Insgesamt wirft Liz Bachhubers Œuvre Fragen auf wie: Welche Beziehung bauen wir in unserer zunehmend immateriellen, automatisierten und digitalisierten Gesellschaft zu physischen Objekten und vergänglichen Materialien auf? Charakteristisch ist ebenso, dass sie durch ihre Arbeit mit Abfall, Müll und Schrott den wesentlichen Wert von Material (an)erkennt, selbst von solchem, das weitgehend als unbedeutend gilt — und dass sie damit auf das ungeheure Potenzial von Transformationsprozessen verweist.

Die menschliches Leben umgebenden Alltagsobjekte manifestieren in ihrer Erscheinung und Konstruktion bestimmte Epochen, wie sie auch Artefakte im archäologischen Sinne sind, Sedimente unserer Entwicklung.
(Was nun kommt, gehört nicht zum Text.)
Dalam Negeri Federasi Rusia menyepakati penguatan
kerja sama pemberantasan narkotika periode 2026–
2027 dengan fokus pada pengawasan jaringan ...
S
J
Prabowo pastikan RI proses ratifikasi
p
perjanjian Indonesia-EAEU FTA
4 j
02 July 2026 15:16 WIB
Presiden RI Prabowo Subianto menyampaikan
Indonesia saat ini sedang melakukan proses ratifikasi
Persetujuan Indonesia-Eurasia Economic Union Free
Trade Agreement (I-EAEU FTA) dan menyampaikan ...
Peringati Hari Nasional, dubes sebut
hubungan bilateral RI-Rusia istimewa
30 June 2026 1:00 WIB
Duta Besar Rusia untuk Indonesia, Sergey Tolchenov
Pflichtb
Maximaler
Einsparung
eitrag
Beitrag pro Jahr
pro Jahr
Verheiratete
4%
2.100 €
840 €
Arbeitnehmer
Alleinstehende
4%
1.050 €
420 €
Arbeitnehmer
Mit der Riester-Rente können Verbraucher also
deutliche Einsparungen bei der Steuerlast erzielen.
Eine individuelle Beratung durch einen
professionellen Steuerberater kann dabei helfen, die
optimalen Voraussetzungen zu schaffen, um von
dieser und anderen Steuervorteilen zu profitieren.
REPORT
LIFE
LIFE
Das ermöglicht es Liz Bachhuber, nicht nur das Material selbst, sondern dessen spezifische Ikonografie zu untersuchen, während beide in dieser Kombination einen bestimmten Inhalt transportieren. Der Fokus liegt dabei auf den narrativen und ästhetischen Qualitäten gefundener Objekte, oft solchen mit biografischer Relevanz für die Künstlerin. Sie reichen von skurrilen Sammlungen bis zu Materialexperimenten. Diese Artefakte bereits vergangenen Lebens — neu bearbeitet an einem anderen Ort zu einer anderen Zeit — führen mitunter zum Selbstgespräch (der Künstlerin «früher» mit jener «jetzt»), erzählen aber auch vom Zwiegespräch zwischen überlieferter Historie und künftigen Entwicklungslinien, deren Herausforderungen und Möglichkeiten Liz Bachhuber somit aufzeigt — eine Konklusion mit Daumen nach oben, sollte die Besinnung uns einholen.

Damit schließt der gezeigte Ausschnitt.